23 mil pegos na lei seca

23 mil pegos na lei seca

ADRIANA BERNARDES adrianabernadesdf@dabr.com.br
postado em 04/01/2018 00:00

Na última década, acompanhei como repórter mudanças importantes no trânsito, na legislação e em nossa sociedade. Tive a oportunidade de ouvir motoristas, pedestres, agentes públicos e pesquisadores que se dedicam a estudos sobre mobilidade, transportes, planejamento urbano, implicações para o tráfego de veículos e para a condução de passageiros. Deparei-me, infelizmente, incontáveis vezes com a violência no trânsito.

Sempre foram constantes as críticas à autuação dos órgãos de trânsito, em especial, à do Detran. Em diversas oportunidades, surgiram suspeitas de que haveria no Distrito Federal uma indústria da multa. Argumento que, quando confrontado, vinha acompanhado da proposta: ;Em vez de multar, o Estado deve educar;. A existência de uma indústria nunca se comprovou, mas, seguramente, existe uma minoria de condutores que são multados reiteradas vezes por desrespeitar o limite de velocidade, usar celular enquanto dirigem e conduzir o veículo alcoolizados.

Levantamento inédito do Detran-DF revela que, dos 23.185 motoristas flagrados sob o efeito de álcool entre janeiro e novembro de 2017, 263 caíram na blitz duas vezes ou mais em menos de um ano. A multa é de R$ 2,9 mil. Mas, para o condutor que reincide no prazo de até 12 meses, o valor dobra e passa a ser de R$ 5,8 mil. E o que fazer com o motorista pego seis vezes por embriaguez ao volante? Isso ocorreu no DF ano passado. A solução, seguramente exige mais do que discutir o aumento das penas e sua efetividade. O condutor, provavelmente, necessita de apoio para o tratamento de dependência ou consumo excessivo de álcool.
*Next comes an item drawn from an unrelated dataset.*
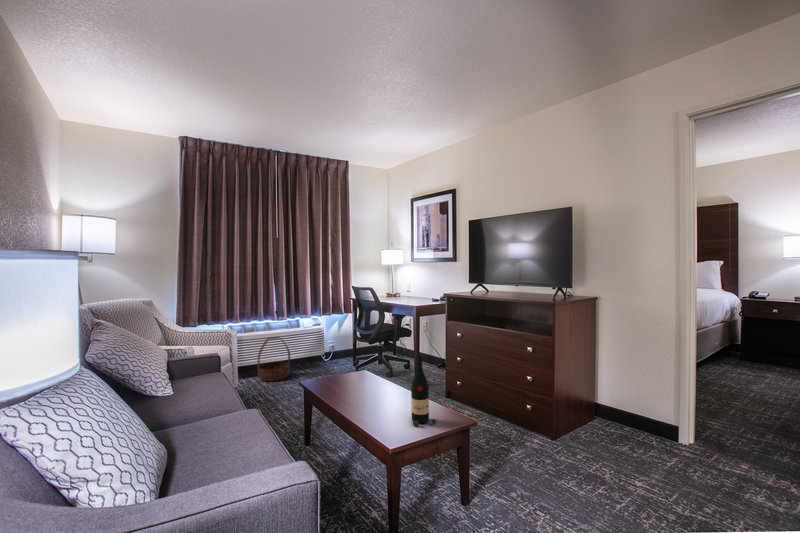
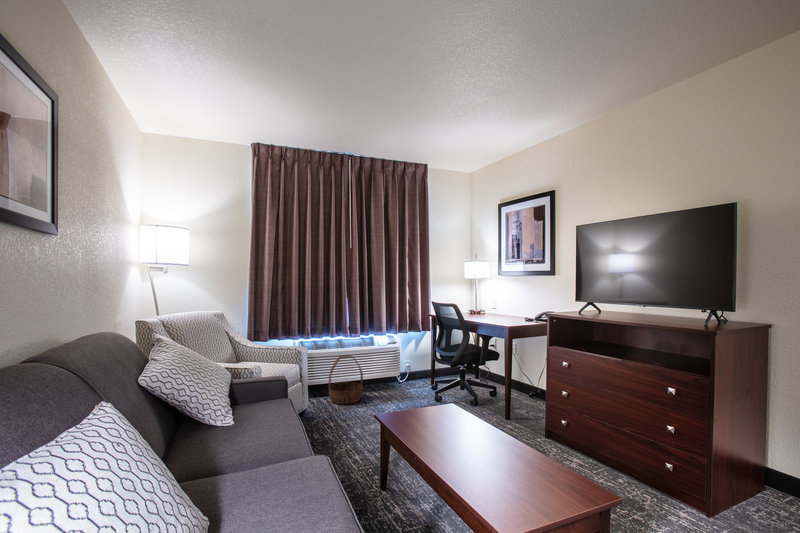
wine bottle: present [411,356,436,426] -> none [518,405,555,505]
Antes de a lei seca entrar em vigor, em 19 de junho de 2008, número de multas por alcoolemia ao volante variava entre 300 e 800 por ano, no máximo 1 mil autuações. Desde a mudança na legislação, esse número tem crescido de forma considerável. Entre janeiro e novembro de 2017, os órgãos de trânsito flagraram 23.185 motoristas alcoolizados ao volante ; 58,7% superior ao número de 2016, quando foram emitidas 14.605 multas, segundo o Detran. Para o diretor-geral do Detran, Silvain Fonseca, o aumento decorre da fiscalização mais eficiente.

A superação de todos esses graves problemas exigirá mais a participação de toda a sociedade no debate, inclusive, uma atuação mais firme e coordenada dos poderes Executivo, Legislativo e Judiciário, pela construção de penas mais efetivas, por uma formação mais qualificada de condutores, por uma fiscalização e controle mais efetivos do trânsito, pela cassação da carteira de motorista infratores por longo prazo, associada a multas e a penas de prestação de serviço voluntário entre outras. Só assim conseguiremos aperfeiçoar os mecanismos de punição e educação dos condutores brasileiros. Só assim, evitaremos mais mortes desnecessárias.